# Raw records start
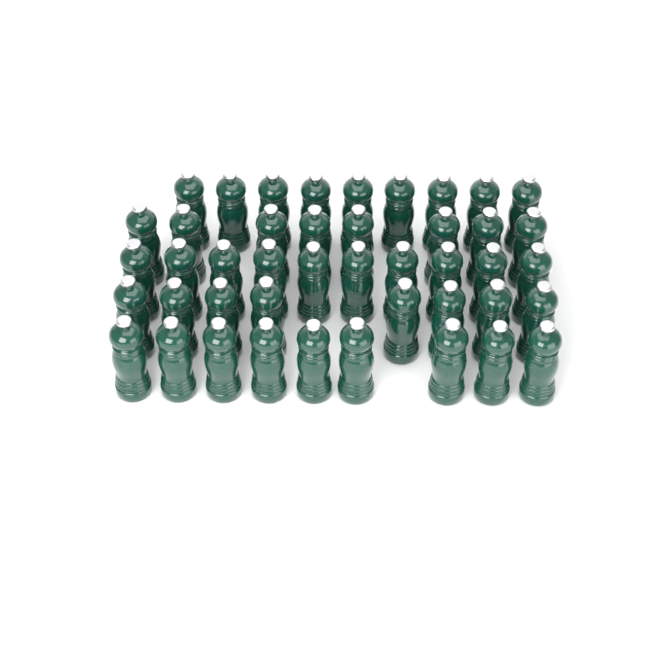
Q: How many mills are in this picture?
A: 44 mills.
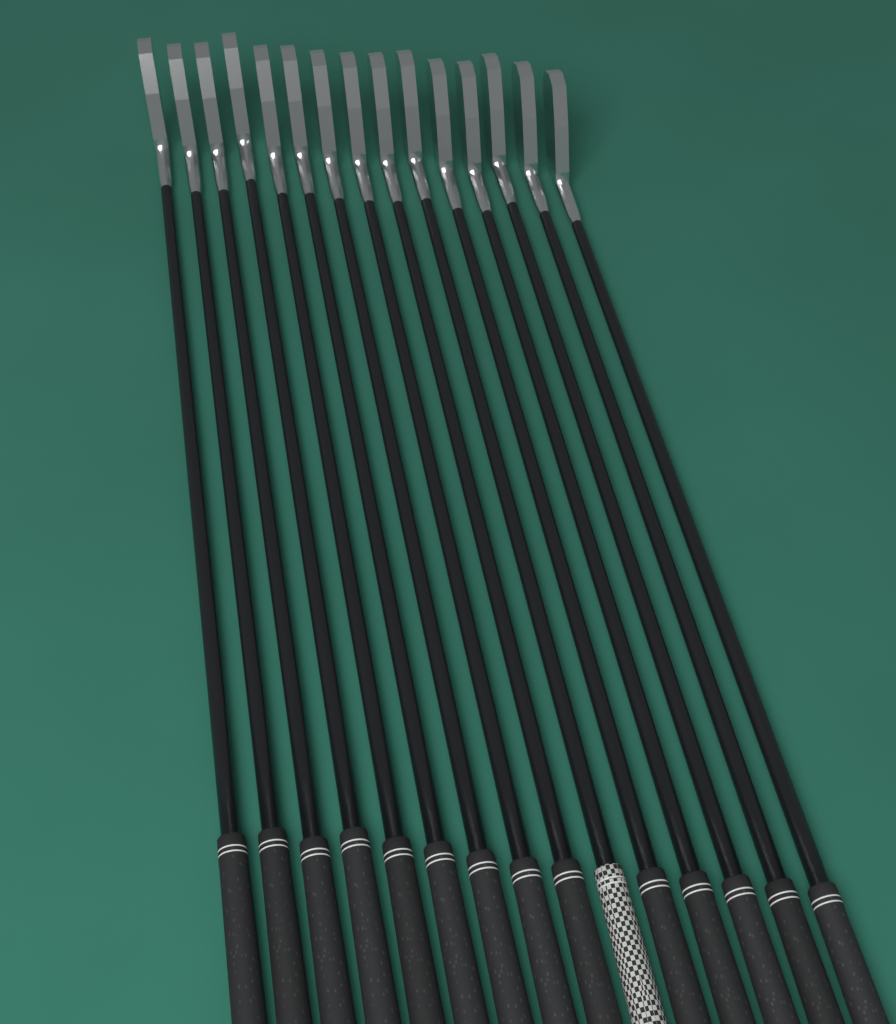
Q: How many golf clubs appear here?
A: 15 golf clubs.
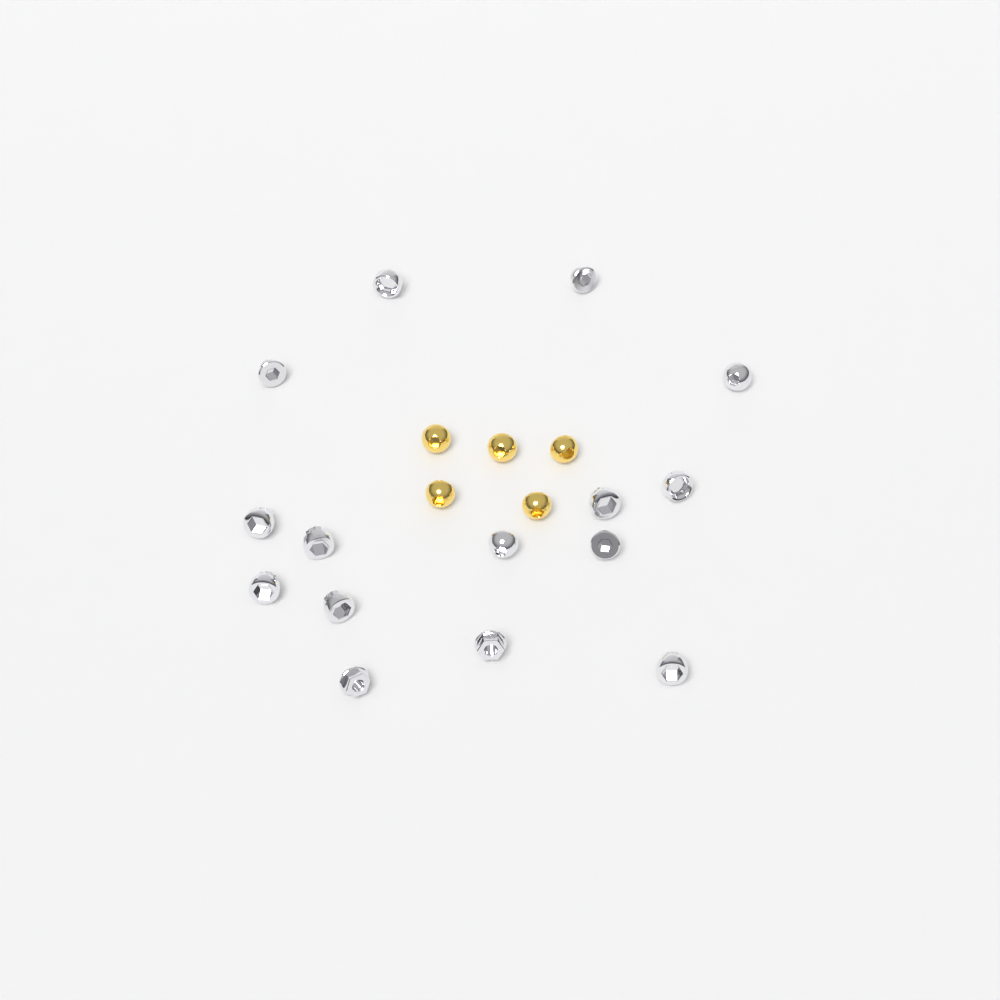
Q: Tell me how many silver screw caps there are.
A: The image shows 15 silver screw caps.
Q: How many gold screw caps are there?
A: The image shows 5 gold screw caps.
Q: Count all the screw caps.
# Raw records end
Replace "screw caps" with "bottle caps" throughout the lines above, keeping all other text unchanged, and omit the pictures from your answer.

Q: How many mills are in this picture?
A: 44 mills.
Q: How many golf clubs appear here?
A: 15 golf clubs.
Q: Tell me how many silver bottle caps there are.
A: The image shows 15 silver bottle caps.
Q: How many gold bottle caps are there?
A: The image shows 5 gold bottle caps.
Q: Count all the bottle caps.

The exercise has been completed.